The Cellular Automata (CA) model provides a robust characterization of phenotypic resistance in malaria vector populations across both space and time. It effectively accounts for variations in agro-ecological conditions and allows for the possibility of confirmed insecticide resistance (IR) occurring in locations that may not be in the immediate neighborhood of previously confirmed IR cases. This modeling approach is particularly valuable for identifying areas with the potential for malaria vector populations to develop resistance, thereby informing more effective management strategies for IR. One of the key strengths of this model is its adaptability to settings where limited susceptibility test data is available. By harnessing the power of CA, it becomes possible to gain insights into IR dynamics in regions with sparse or incomplete data, aiding in the early detection and mitigation of resistance. Furthermore, the CA models developed in this study can be applied in various contexts beyond malaria vector resistance modeling. They can be used in situations where a particular phenomenon is dependent on the unique conditions of a location, rather than solely relying on neighboring cells for its spread. This versatility opens new avenues for modeling and understanding complex spatial and temporal processes. In summary, the CA model presented in this study offers a powerful and flexible tool for characterizing phenotypic resistance in malaria vectors, which can contribute to more informed decision-making and effective interventions in the fight against malaria and other vector-borne diseases.

Methods

The study site

The study was conducted in parts of the African continent that bear the largest burden of malaria risk and have reported cases of IR in malaria vectors [1]. The study focused on Nigeria, Burkina Faso, Ethiopia, Mali, Cameroon, Ghana, Tanzania, Côte d’Ivoire, and Mozambique due to the consistent availability and the reliability of data records on IR in malaria vector populations, spanning from 2005 to 2017.

Data

In this study, we used spatio-temporal data on IR in malaria vectors from the Vector Atlas (VA) database.
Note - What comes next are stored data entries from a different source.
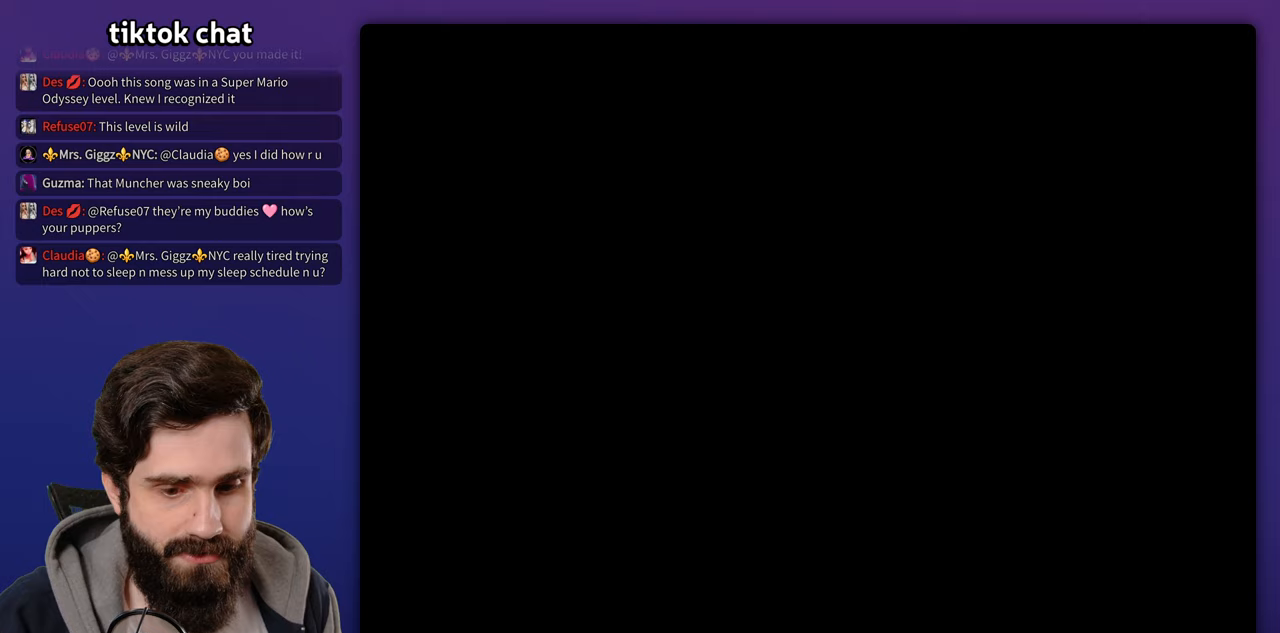
{"buttons": [], "events": []}
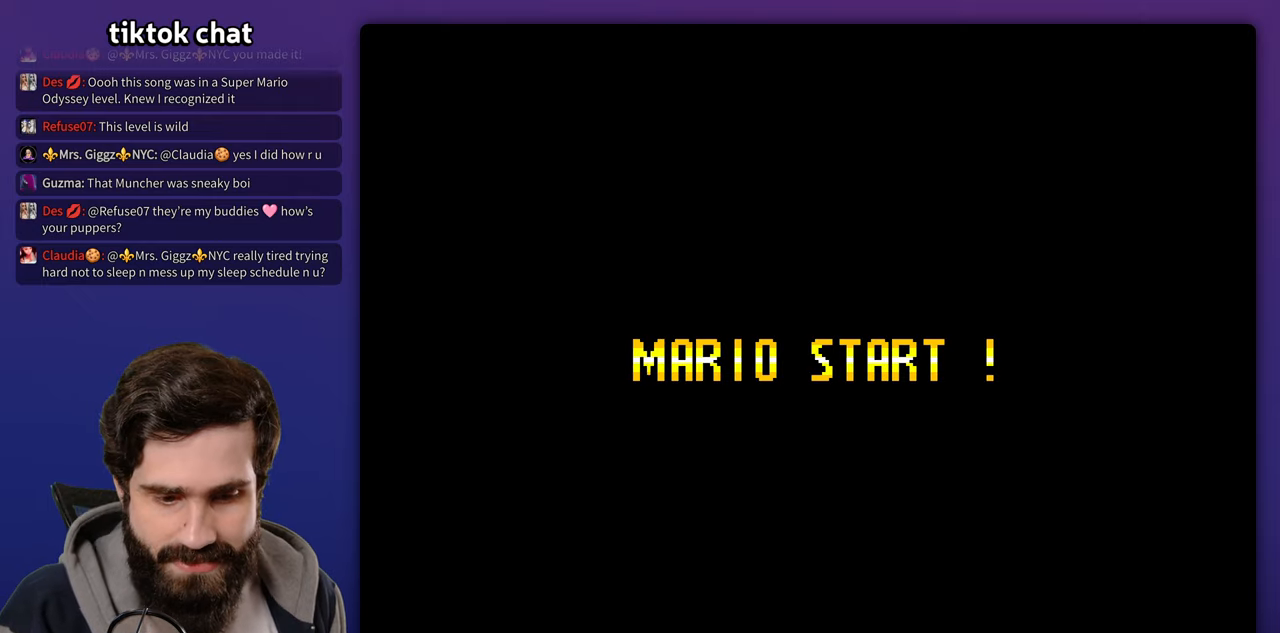
{"buttons": [], "events": []}
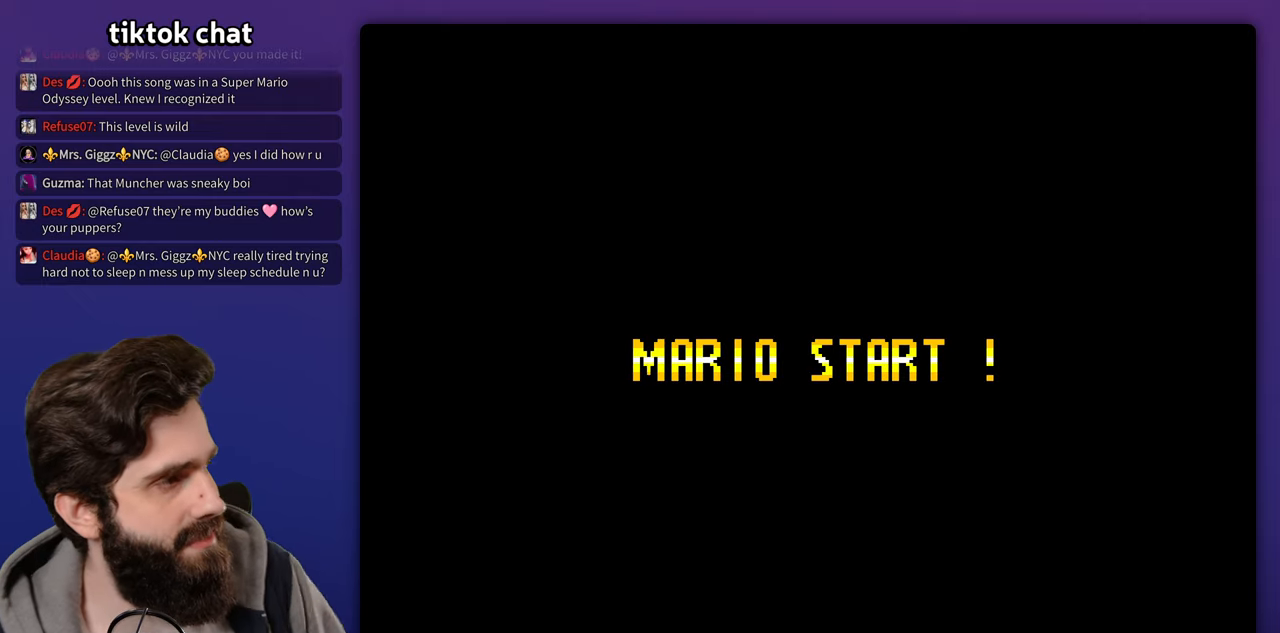
{"buttons": [], "events": []}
This dataset encompasses georeferenced records detailing IR levels in mosquito vector populations across various classes of insecticides, namely pyrethroid, organochlorine, carbamate, and organophosphate. The IR state at each location is quantified as the percentage of vectors that survive (or perish) when subjected to susceptibility tests. Our study primarily focused on regions with extensive and consistent data records spanning over 15 years in Nigeria, Burkina Faso, Ethiopia, Mali, Cameroon, Ghana, Tanzania, Côte d’Ivoire, and Mozambique. By correlating the coordinates of these spatio-temporal IR data with corresponding IR driver values, we obtained information from various databases (Additional file 6: Table S5).
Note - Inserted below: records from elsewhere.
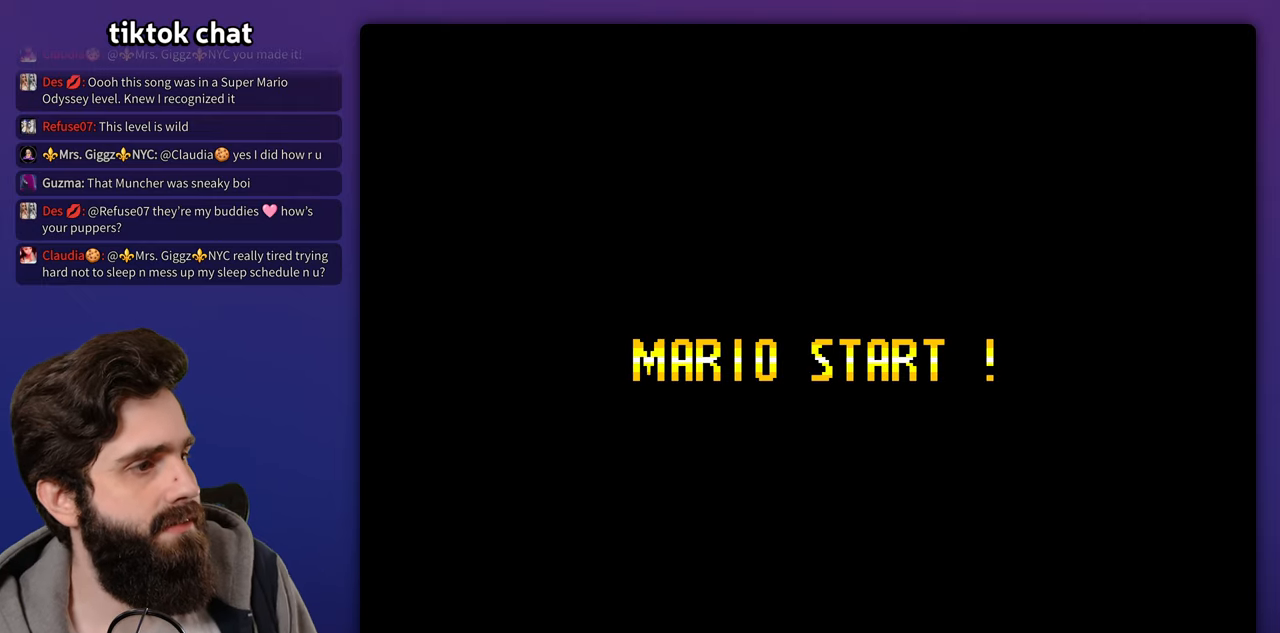
{"buttons": [], "events": [[433, "X", "down"], [500, "X", "up"]]}
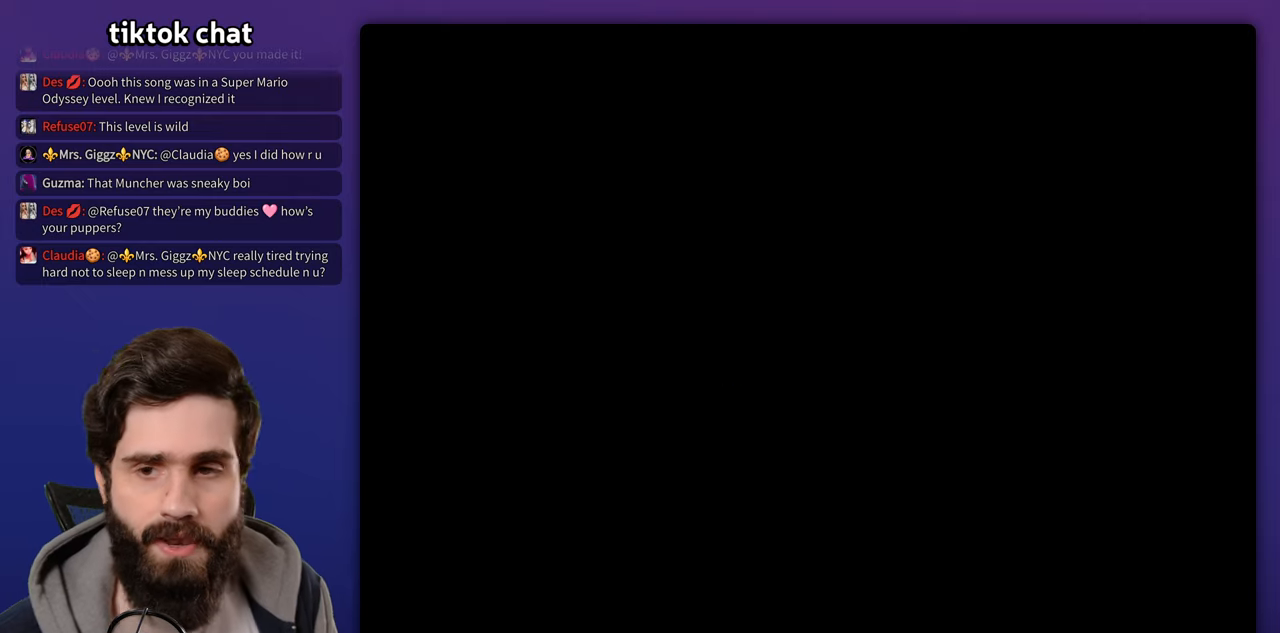
{"buttons": [], "events": []}
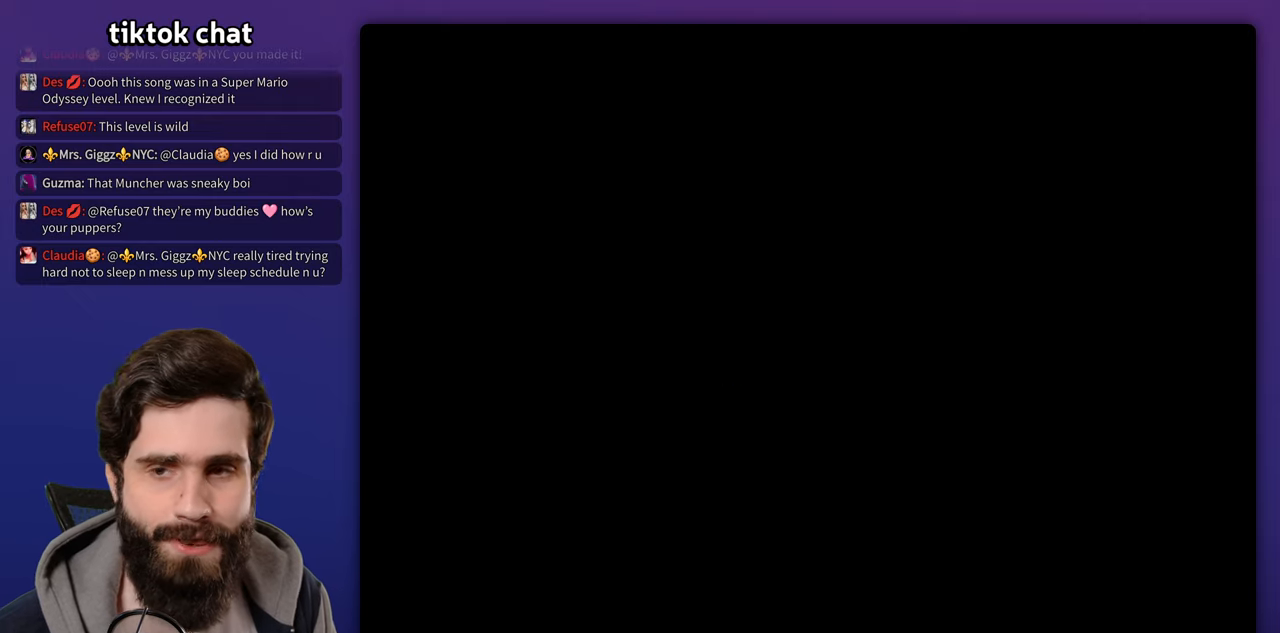
{"buttons": ["DPAD_RIGHT"], "events": [[233, "DPAD_RIGHT", "down"], [417, "DPAD_RIGHT", "up"], [417, "DPAD_UP", "down"], [433, "DPAD_RIGHT", "down"], [433, "DPAD_UP", "up"]]}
The IR driver variables were chosen based on a thorough review of existing literature and prior research endeavors around the modeling and mapping of IR distribution. The drivers encompass a range of critical factors that are known to influence the prevalence and spatial distribution of IR in mosquito vector populations. These factors include:

  1. (1)

    Human population density/count: The density and count of human populations in specific regions play a pivotal role in shaping IR dynamics. Areas with high human density often experience more extensive insecticide usage and consequently have a greater potential for the development and spread of IR [31].

  2. (2)

    Insecticide usage for vector control: The frequency and intensity of insecticide application for vector control significantly impact the selection pressure on mosquito populations. Areas with widespread insecticide use are more likely to witness the emergence and propagation of IR [23].

  3. (3)

    Agricultural activities: Agricultural practices can influence the presence of IR in malaria vectors. The use of insecticides in agriculture can contribute to the selection of resistance traits in mosquito populations [25].

  4. (4)

    Environmental/Climatic factors: Environmental and climatic conditions, such as temperature, humidity, and precipitation, can affect mosquito vector biology and behavior, which, in turn, can influence the development and spread of IR [5, 17].
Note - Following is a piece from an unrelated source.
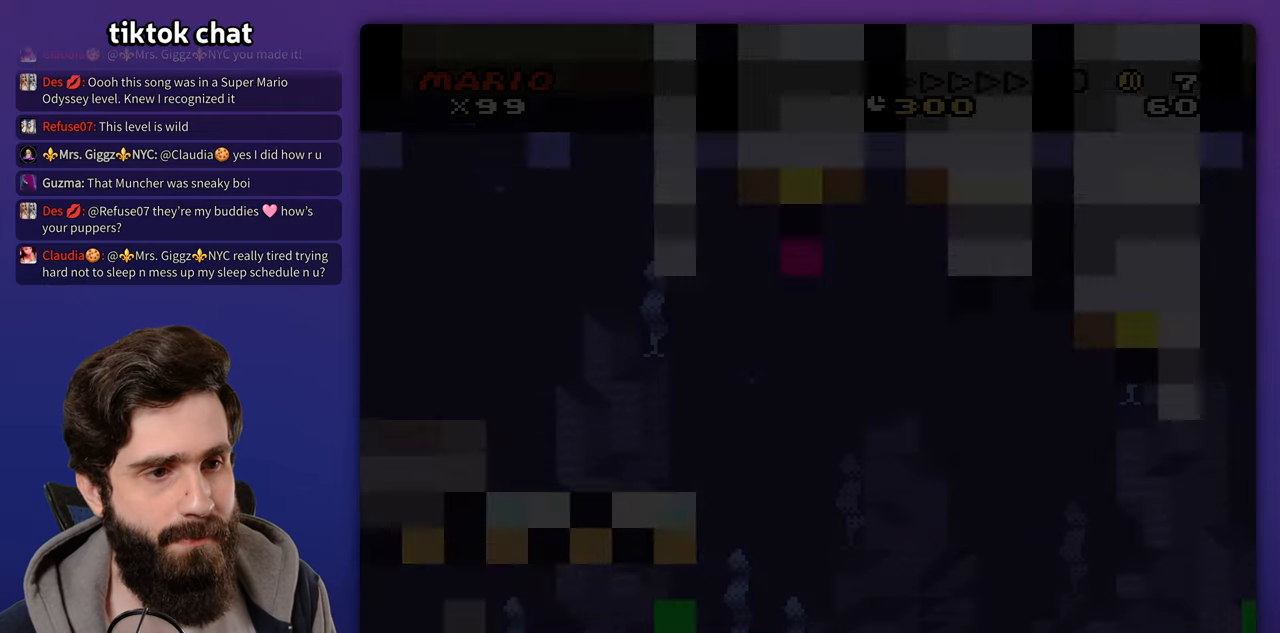
{"buttons": ["DPAD_RIGHT"], "events": []}
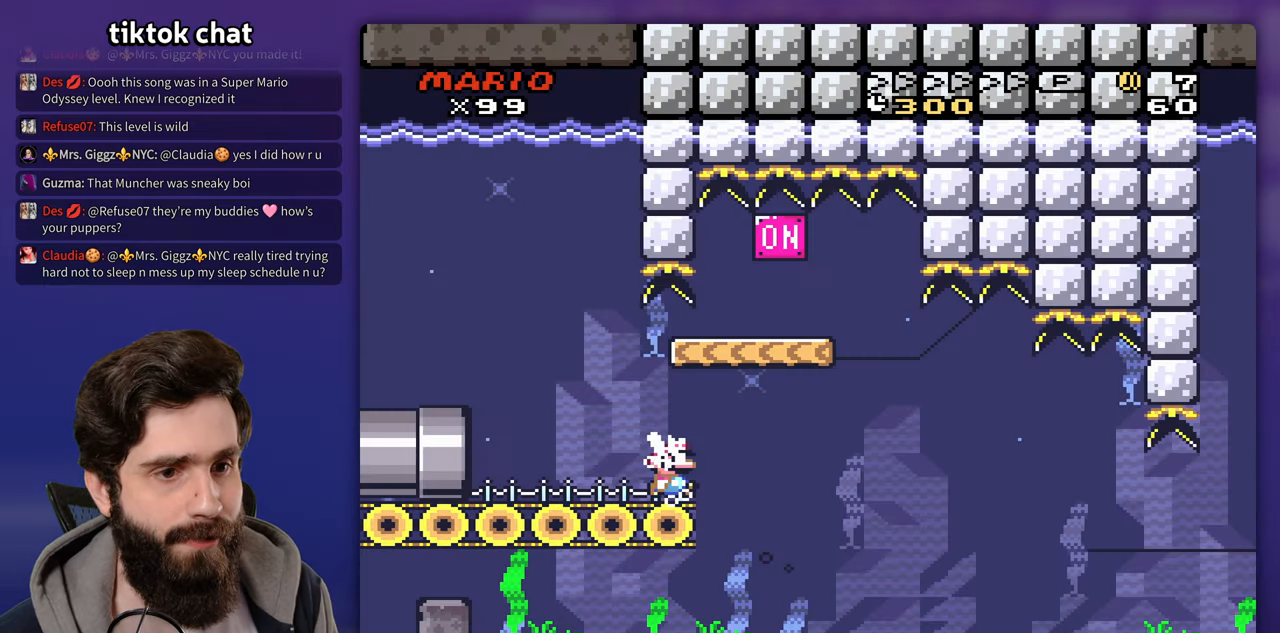
{"buttons": ["DPAD_UP"], "events": [[183, "DPAD_UP", "down"], [500, "DPAD_RIGHT", "up"]]}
A comprehensive summary of these IR drivers, along with their associated sources and relevance, is provided in Table 4. These drivers were carefully considered to construct a robust model that can effectively characterize the spatio-temporal dynamics of phenotypic resistance in malaria vector species.

Table 4 Potential drivers of insecticide resistance in malaria vectors

Data exploration

Prior to extracting values of IR drivers from various databases, we excluded non-georeferenced records to ensure data consistency and reliability. Subsequently, we conducted an in-depth exploratory data analysis (EDA) for each class of insecticide. The primary objective of this analysis was to identify the key drivers that significantly influenced occurrence of confirmed IR state in both space and time. The criteria for defining confirmed IR state were based on the guidelines provided by the WHO, where confirmed IR state is characterized by vector populations exhibiting a mortality rate of less than 90% within 60 min following susceptibility testing [38]. It is important to note that other states, such as possible resistance (mortality ranging from 90 to 97%) and susceptible resistance (mortality between 98 and100%), were also considered [38]. However, our specific focus was solely on confirmed resistance.

We further assessed the strength of the correlation between the identified IR drivers and the confirmed resistance state. Additionally, we explored the existence of any correlation or clustering patterns among the IR drivers themselves. To achieve this, we employed several EDA techniques tailored to the nature of the data. For continuous data, we utilized principal component analysis (PCA), correlation tests, and cluster analysis. On the other hand, for categorical data, we performed chi-square tests. One of the key metrics used to quantify the strength of correlation was the correlation coefficient (r), expressed mathematically as:

$$r = \frac{ \sum \left({x}_{i}-\overline{x }\right)\left({y}_{i}-\overline{y }\right)}{\sqrt{\sum {({x}_{i}-\overline{x })}^{2}\sum {({y}_{i}-\overline{y })}^{2}}}$$
(1)

where. \(r\) = correlation coefficient \({x}_{i}\) and \(\overline{x }\) are the values and mean of x variable respectively \({y}_{i}\) and \(\overline{y }\) are the values and mean of y variable respectively.

The equation for chi-square statistic is.

$${\chi }^{2}= \sum_{i=1}^{k}\frac{{({O}_{i}-{E}_{i})}^{2}}{{E}_{i}}$$
(2)

where \({\chi }^{2}\) is the chi-square statistic \({O}_{i}\) is the observed frequency \({E}_{i}\) is the expected frequency

To identify the key drivers using PCA, our first step involved identifying the principal components (PCs) that collectively explained over 80% of the variation in the data based on cumulative proportion. Once we had identified these essential PCs, we then selected IR drivers that exhibited loading exceeding 0.25 from each of the identified PCs. We then used cluster analysis (dendrograms) to obtain clusters of the IR drivers. These clusters were instrumental in determining which drivers were closely related. The selection process for variables to retain or drop within these clusters was informed by various criteria. We considered the strength and significance of the correlation of each driver with the confirmed IR, as well as the correlations among the drivers within the same cluster. Additionally, we considered the loadings derived from the PCA outputs. In the process of determining which drivers to include, we also conducted a literature review to help us make informed decisions on which IR drivers from the clusters were most relevant and essential for our study. After obtaining the refined subset of IR drivers for use in our analysis, we implemented cellular automata (CA) models. We employed the CA approach, which allows for consideration of the potential initiation of the IR state at different locations, providing a more comprehensive understanding of IR dynamics. The CA models were specifically designed for An. gambiae complex and An. arabiensis and were implemented separately for each class of insecticide under consideration.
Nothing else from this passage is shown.